• _Input for this task_
++++++++
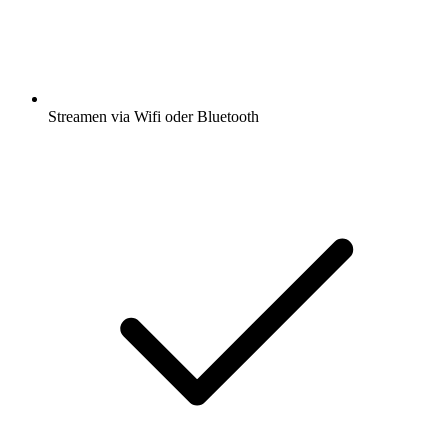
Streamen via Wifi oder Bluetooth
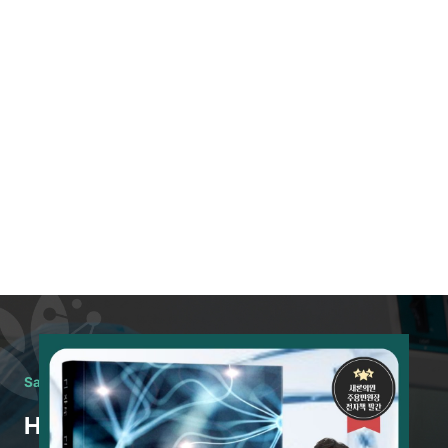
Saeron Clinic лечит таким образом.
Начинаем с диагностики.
++++++++
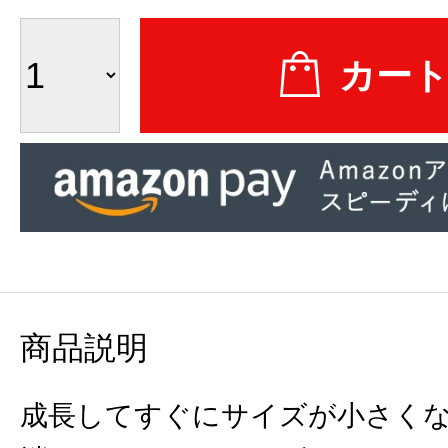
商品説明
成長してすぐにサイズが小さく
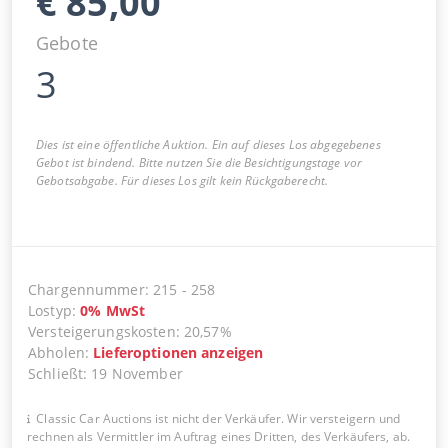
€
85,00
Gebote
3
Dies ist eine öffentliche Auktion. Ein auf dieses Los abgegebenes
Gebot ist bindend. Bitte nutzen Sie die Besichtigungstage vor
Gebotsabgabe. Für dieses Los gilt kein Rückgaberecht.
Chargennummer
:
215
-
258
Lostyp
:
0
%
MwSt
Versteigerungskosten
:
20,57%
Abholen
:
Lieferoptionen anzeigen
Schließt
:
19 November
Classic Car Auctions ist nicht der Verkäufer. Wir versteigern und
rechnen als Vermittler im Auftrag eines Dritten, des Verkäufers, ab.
++++++++
• _Task description_
Could you write out exactly the lines of the data above that run from the one holding "Streamen via Wifi oder Bluetooth" to the one holding "Начинаем с диагностики.", with both ends in and all pictures out?

• _Solution to this problem_
Streamen via Wifi oder Bluetooth
Saeron Clinic лечит таким образом.
Начинаем с диагностики.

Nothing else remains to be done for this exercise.